WASHINGTON -- You don't explain seasons like this one, except that the Redskins have them every couple of years when the guys get higher than the national debt and everything seems to come together.
It looked pretty easy yesterday, but that can't surprise anyone. Detroit was here before, remember? A hint: The score was Redskins 45, Detroit 0. I don't care if Barry Sanders wasn't there. What's he gonna do, score seven touchdowns?
In yesterday's game, in the second half, Sanders, the NFL's greatest back, was two carries for minus-1 yard. Next case.
(Next case is Buffalo. Super Bowl. Skins by two touchdowns. I told you: It's that kind of season.)
You had to like the Lions -- I don't mean I thought they'd win. I mean, like them. They had this great run and a heartwarming story and a town that needs a break, but heartwarming gets you only so far in Washington. If you want to win in this town, bring a lawyer.
The Redskins did what they do. The defense buried quarterback Erik Kramer (last week's story), and the big-gun offense blasted holes all through the field. If you want to see something beautiful, watch Rypien go deep to Clark. The big kid's got a touch. This is the season when Ryp makes people think he's Terry Bradshaw.
It was a blowout, a 41-10 recapitulation. "Did that look like a rerun of last time, or what?" wondered Lions coach Wayne Fontes. Yes, it did.
So, given all that happened, I have two questions for you:
* One, if Lee Iacocca ran this Detroit team, do you think he would have given himself a bonus yesterday?
* Two, why were Redskins veterans Russ Grimm and Charles Mann scared to death?
The first question is obvious. Yes, he would, and he'd blame the loss on Japan.
In the second case, it's sort of clear, too. The Redskins have these seasons, but you don't have them unless you win the games. The big opponent yesterday for the Redskins was expectation, and they buried the big fella. "This one feels a little bit different than the others," said Grimm, speaking of his fourth Super Bowl trip in 10 years, "because we were expected to get there. We expected it. The media expected it. We knew if we didn't get there, we'd feel like dogs."
They got there in the '82 and '83 and '87 seasons, and there are several Redskins who have been there for all of them. They recognize these seasons as they happen. And they pray that they continue to happen.
This is what went through Mann's head before the game. He thought about the Lions and about winning, and the more he did, the more it shook him up.
"I've never been this nervous before a game before," said Mann. "My hands were shaking. I was walking around, and I didn't know what to do with myself. I looked over at Fred Stokes. He was kicking back, all relaxed. I said, 'Hey, you just don't understand.'
"I've been to the other side of the mountain. I know what it's like. I know all the accolades, how you guys say how great we are."
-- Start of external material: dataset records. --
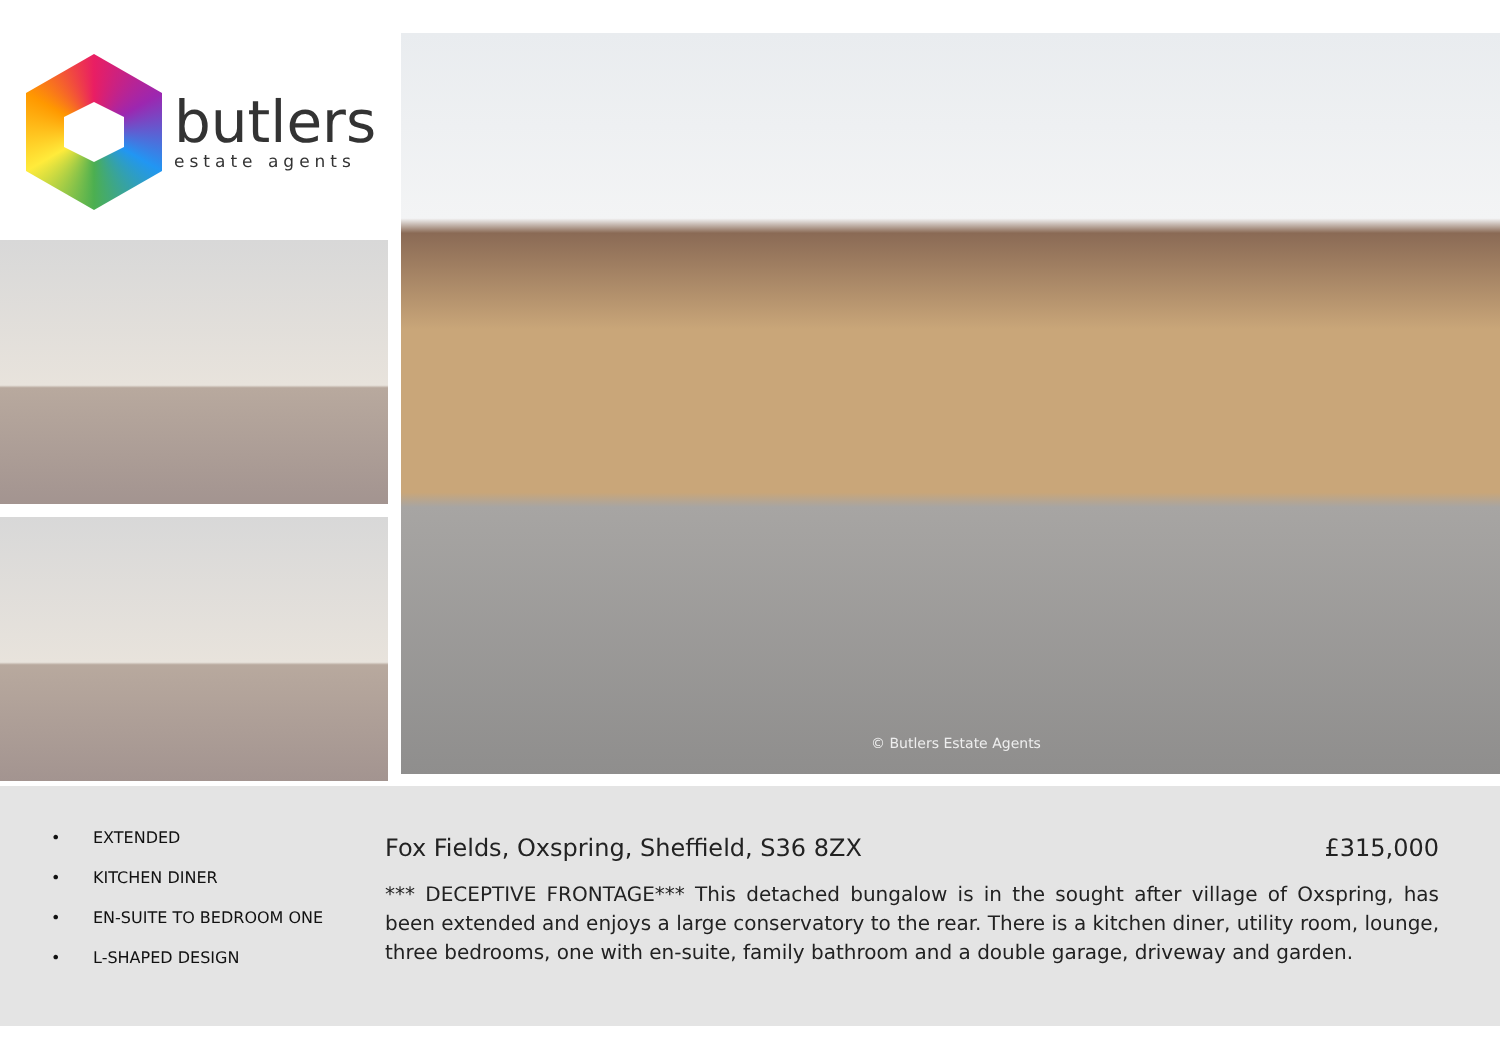butlers
estate agents
© Butlers Estate Agents
• EXTENDED
• KITCHEN DINER
• EN-SUITE TO BEDROOM ONE
• L-SHAPED DESIGN
Fox Fields, Oxspring, Sheffield, S36 8ZX £315,000
*** DECEPTIVE FRONTAGE*** This detached bungalow is in the sought after village of Oxspring, has been extended and enjoys a large conservatory to the rear. There is a kitchen diner, utility room, lounge, three bedrooms, one with en-suite, family bathroom and a double garage, driveway and garden.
He's been there, and each one gets better. Each one is more precious. Each time, you get scared you won't get back. So, on the second play of the game, Mann clobbers Kramer, who fumbles and, two plays later, the Redskins have a touchdown.
They do so much so well. One hot offense after another came to town, and the defense took it apart. The Redskins rushed Kramer and harried Kramer and sacked Kramer, who fumbled three times. And when the Redskins offense started cranking up, it took Sanders out of the game.
No one has taken anything away from the Redskins all season. They've got a quarterback who throws deep, receivers who can get open, a line that never lets you anywhere near the quarterback and a big-play offense that somehow never seems to make mistakes. Did you ever hear of an explosive offense that didn't occasionally blow up in its own face?
Here's how the game blew apart: It's 20-10 in the third quarter, but the Lions are driving when Andre Collins sacks Kramer on third down and Jumpy Geathers blocks a field goal on fourth. The Redskins turn around and score on a 45-yarder to Clark. It's 27-10. The Lions get the ball. First play, they false start. Second play, Sanders stopped for minus-2. Third play, Mann buries Kramer. Fourth play, delay of game. Fifth play, short pass. Sixth play, punt. And the Redskins drive again, scoring on a 21-yarder to Monk. Just that fast.
"I think this is the most talented team we've ever had," said center Jeff Bostic, who has played on three previous Super Bowl teams. "We've got depth at every position. And we've got quality depth."
The announcers call it deep depth. The Redskins have it all over the field. It's one of those seasons.